- _EXTRACT_:
+ + + + + + +

Question

solve y'=2t+3y

Answer 1

rearrange it:
\[\Large y'-3y=2t \]
Looks like a known DE to you?

Answer 2

i did then i got answer -2/3t-2/9
i want to know if it is correct

Answer 3

wat for y'=t+siny

Answer 4

well your answer should be a function, also I believe that your answer is going to include an exponential function.

Answer 5

\[\Large \frac{d(ye^{-3t})}{dt}=2t \]

Answer 6

thx i got it do i use the same method for the second one y'=t+siny

Answer 7

Are you sure you have written it out right? sin is a function of y? or is it sin(t)y ?

Answer 8

no its sin y

Answer 9

seems strange to me, that would be a very hard differential equation, it's not linear.

Answer 10

that y im stuck coz im unable to solve it as sin is a function of y

Answer 11

have you done non-linear DE's yet? Because if not, then I believe this is a printing error.

Answer 12

non-linear DE's are always hard to solve, for this I guess using a Maclaurin Series would work well, or use advanced guess/Laplace.

Answer 13

yep i think u right as this is part of question on forward euler method, i need to integrate to get the exact value... n crap im stuck with the integration...

+ + + + + + +

- _WORK INSTRUCTION 1_: Give the differential equations thread again from "have you done" up to and including "use advanced guess/Laplace.", swapping "Maclaurin Series" for "Taylor Series".
- _WORK INSTRUCTION 2_: Write the next part of the differential equations thread, picking up after its final reply.

- _GIVEN DATA_:

+ + + + + + +

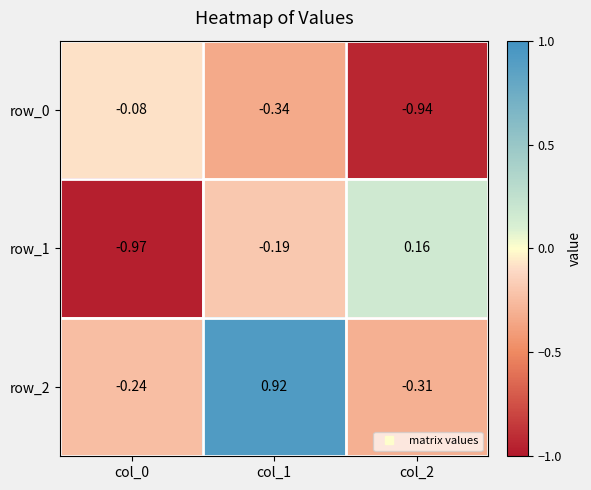

How many values in row_1 are below zero?

2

+ + + + + + +

- _EXERCISE RESULT 1_:
have you done non-linear DE's yet? Because if not, then I believe this is a printing error.

Answer 12

non-linear DE's are always hard to solve, for this I guess using a Taylor Series would work well, or use advanced guess/Laplace.

- _EXERCISE RESULT 2_:
Answer 14

The Euler method can be used to approximate a solution, the only thing I can recommend to you is to read the DE like that:
\[\Large y'=2t+\sin(t)y \]
Now this DE can easily be solved with the same method as above, it's linear. Unlike this one:
\[\Large y'=2t+\sin(y) \]
However, if you need to approximate one special solution near a given value, you can try it with the Euler Method.

Answer 15

in fact i need to find the error so have already done the euler method so now i think i will use the sin(t)y so that i can get the exact value n complete my exercise... thx lots for the help.. r u student also?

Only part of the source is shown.